Channing Jones
Environment Rhode Island
Providence–– On Thursday, State Rep. Maria Cimini (Providence) introduced a bill in the Rhode Island House of Representatives to ban plastic bags statewide. The bill prohibits the distribution of disposable plastic shopping bags at the point of sale by Rhode Island retailers, effective January 2015 for large retailers and January 2016 for small businesses. The introduction comes one day after advocacy group Environment Rhode Island delivered over 10,000 public comments to state lawmakers in support of a plastic bag ban in Rhode Island.
“In the Ocean State, there is broad public support for banning plastic bags as a common sense protection for Narragansett Bay,” said Channing Jones, Campaign Director with Environment Rhode Island. “Nothing we use for five minutes should pollute the Bay for future generations.”
According to Rep. Cimini, “Rhode Island uses hundreds of millions of plastic bags every year, and too many of them are littering our neighborhoods, parks, and roadsides––and because they are so light, they easily make their way into Narragansett Bay and other bodies of water.”
Plastic bags are a leading debris type found in Rhode Island coastal cleanups. In waterways like Narragansett Bay, they pose a direct threat to wildlife that can ingest or become entangled in them. Longer term, while plastic bags never biodegrade, they do break apart into increasingly small fragments, accumulating in the marine environment and picking up toxic substances in the water.
Rep. Cimini initially introduced a bill to ban plastic bags in February 2013 (H5407), with a Senate counterpart (S404) sponsored by State Sen. Donna Nesselbush (Pawtucket). Like most bills, the bag ban did not advance to a floor vote in its first session. “Hearings on the plastic bag ban were more heavily attended that any other environmental hearings I saw at the State House last year,” said Jones, “with about three quarters of the testimony supportive. However, opposition from the plastics and packaging industry helped keep the bill from advancing to a floor vote.”
The legislation was supported in the 2013 legislative agenda of the Environment Council of Rhode Island, the state’s largest coalition of environmental groups. Rep. Cimini’s 2014 bill is largely similar to last year’s version, with some operational tweaks and clarifications. As before, the bill prohibits the distribution of disposable plastic shopping bags at the point of sale by Rhode Island retailers, effective January 2015 for large retailers and January 2016 for small businesses. One notable shift from the 2013 version is that a fee on paper bags is not included in this year’s bill.
Over one hundred communities around the United States, including Barrington, R.I. in October, as well as major cities like Los Angeles and Seattle, have passed similar bans on a municipal level, with or without a paper bag fee.

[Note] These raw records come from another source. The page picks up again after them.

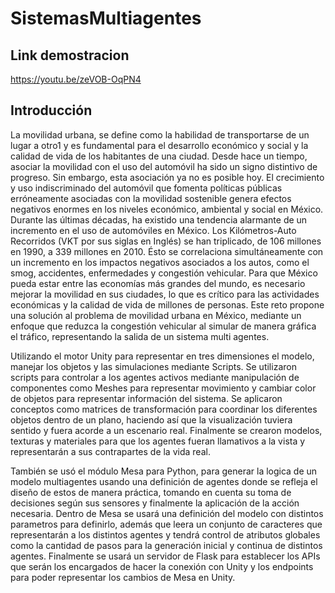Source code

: # SistemasMultiagentes
## Link demostracion
https://youtu.be/zeVOB-OqPN4
## Introducción
La movilidad urbana, se define como la habilidad de transportarse de un lugar a otro1 y es fundamental para el desarrollo económico y social y la calidad de vida de los habitantes de una ciudad. Desde hace un tiempo, asociar la movilidad con el uso del automóvil ha sido un signo distintivo de progreso. Sin embargo, esta asociación ya no es posible hoy. El crecimiento y uso indiscriminado del automóvil que fomenta políticas públicas erróneamente asociadas con la movilidad sostenible genera efectos negativos enormes en los niveles económico, ambiental y social en México.
Durante las últimas décadas, ha existido una tendencia alarmante de un incremento en el uso de automóviles en México. Los Kilómetros-Auto Recorridos (VKT por sus siglas en Inglés) se han triplicado, de 106 millones en 1990, a 339 millones en 2010. Ésto se correlaciona simultáneamente con un incremento en los impactos negativos asociados a los autos, como el smog, accidentes, enfermedades y congestión vehicular.
Para que México pueda estar entre las economías más grandes del mundo, es necesario mejorar la movilidad en sus ciudades, lo que es crítico para las actividades económicas y la calidad de vida de millones de personas.
Este reto propone una solución al problema de movilidad urbana en México, mediante un enfoque que reduzca la congestión vehicular al simular de manera gráfica el tráfico, representando la salida de un sistema multi agentes.

Utilizando el motor Unity para representar en tres dimensiones el modelo,  manejar los objetos y las simulaciones mediante Scripts. Se utilizaron scripts para controlar a los agentes activos mediante manipulación de componentes como Meshes para representar movimiento y cambiar color de objetos para representar información del sistema. Se aplicaron conceptos como matrices de transformación para coordinar los diferentes objetos dentro de un plano, haciendo así que la visualización tuviera sentido y fuera acorde a un escenario real. Finalmente se crearon modelos, texturas y materiales para que los agentes fueran llamativos a la vista y representarán a sus contrapartes de la vida real.

También se usó el módulo Mesa para Python, para generar la logica de un modelo multiagentes usando una definición de agentes donde se refleja el diseño de estos de manera práctica, tomando en cuenta su toma de decisiones según sus sensores y finalmente la aplicación de la acción necesaria. Dentro de Mesa se usará una definición del modelo con distintos parametros para definirlo, además que leera un conjunto de caracteres que representarán a los distintos agentes y tendrá control de atributos globales como la cantidad de pasos para la generación inicial y continua de distintos agentes. Finalmente se usará un servidor de Flask para establecer los APIs que serán los encargados de hacer la conexión con Unity y los endpoints para poder representar los cambios de Mesa en Unity.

“Banning plastic bag ban is a common sense policy that will eliminate a significant source of trash threatening the Bay and other Rhode Island waterways,” said Jones. “I applaud Representative Cimini for reintroducing a bill to ban plastic bags statewide, and I urge Rhode Island lawmakers to pass this legislation in 2014.”
Public comments delivered by Environment Rhode Island included petition signatures collected by the group’s citizen outreach staff and volunteer team, as well as online signatures from recent action takers on the group’s website and MoveOn.org––all urging lawmakers to support a ban on plastic bags. The delivery came on top of 7300 signatures presented to lawmakers last spring.